Statement - I : The value of the integral $$\int_{\pi/6}^{\pi/3} \frac{dx}{1 + \sqrt{\tan x}}$$ is equal to $$\frac{\pi}{6}$$.
Statement - II : $$\int_a^b f(x)dx = \int_a^b f(a + b - x)dx$$.

We begin with Statement - II because the property it claims can be proved in a few elementary steps and will later be useful.

We want to show that for any continuous function $$f(x)$$ and any real numbers $$a$$ and $$b$$ (with $$a<b$$) we have the identity

$$\int_{a}^{b} f(x)\,dx \;=\; \int_{a}^{b} f(a+b-x)\,dx.$$

To verify it, we perform the substitution $$x=a+b-t.$$ First we write down the relations that follow from this change of variable:

When $$x=a+b-t,$$ then $$t=a+b-x,$$ and hence $$dt=-dx.$$ The limits also transform:
• When $$x=a,$$ we get $$t=a+b-a=b.$$
• When $$x=b,$$ we get $$t=a+b-b=a.$$
So the integral becomes

$$ \int_{x=a}^{x=b} f(x)\,dx \;=\;\int_{t=b}^{t=a} f(a+b-t)\,(-dt) \;=\;\int_{t=a}^{t=b} f(a+b-t)\,dt. $$

The dummy variable $$t$$ may be renamed $$x$$ without altering the value of the integral, giving exactly

$$\int_{a}^{b} f(x)\,dx=\int_{a}^{b} f(a+b-x)\,dx,$$

which is what Statement - II asserts. Thus, Statement - II is true.

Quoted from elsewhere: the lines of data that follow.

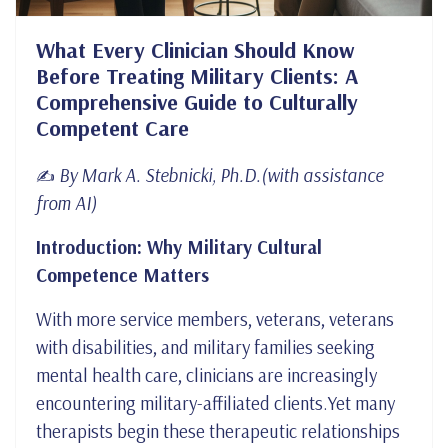
What Every Clinician Should Know
Before Treating Military Clients: A
Comprehensive Guide to Culturally
Competent Care
By Mark A. Stebnicki, Ph.D.(with assistance
✍️
from AI)
Introduction: Why Military Cultural
Competence Matters
With more service members, veterans, veterans
with disabilities, and military families seeking
mental health care, clinicians are increasingly
encountering military-affiliated clients.Yet many
therapists begin these therapeutic relationships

Next we turn to Statement - I and examine the definite integral

$$I=\int_{\pi/6}^{\pi/3}\frac{dx}{\,1+\sqrt{\tan x}\,}.$$

The length of the interval of integration is easily computed:

$$b-a=\frac{\pi}{3}-\frac{\pi}{6}=\frac{\pi}{6}.$$

Inside the integral we have the denominator $$1+\sqrt{\tan x}.$$ On $$\left[\dfrac{\pi}{6},\dfrac{\pi}{3}\right]$$ the tangent is positive, so $$\sqrt{\tan x}>0.$$ Therefore

$$1+\sqrt{\tan x}\;>\;1\quad\Rightarrow\quad \frac{1}{1+\sqrt{\tan x}}\;<\;1.$$

Because the integrand is strictly less than 1 at every point of the interval, the entire integral must be strictly less than the length of the interval. Writing this inequality step by step, we have

$$ \forall x\in\left[\frac{\pi}{6},\frac{\pi}{3}\right]: \;0<\frac{1}{1+\sqrt{\tan x}}<1 $$ and hence $$ 0<\int_{\pi/6}^{\pi/3}\frac{dx}{1+\sqrt{\tan x}} \;<\;\int_{\pi/6}^{\pi/3}1\,dx \;=\;\frac{\pi}{3}-\frac{\pi}{6} \;=\;\frac{\pi}{6}. $$

Thus the integral $$I$$ is strictly smaller than $$\dfrac{\pi}{6}.$$ It can never be equal to $$\dfrac{\pi}{6},$$ as claimed by Statement - I. Consequently, Statement - I is false.

Summarising our findings:

• Statement - I is false.
• Statement - II is true.

The option that matches this combination is Option B (the second option in the list).

Hence, the correct answer is Option B.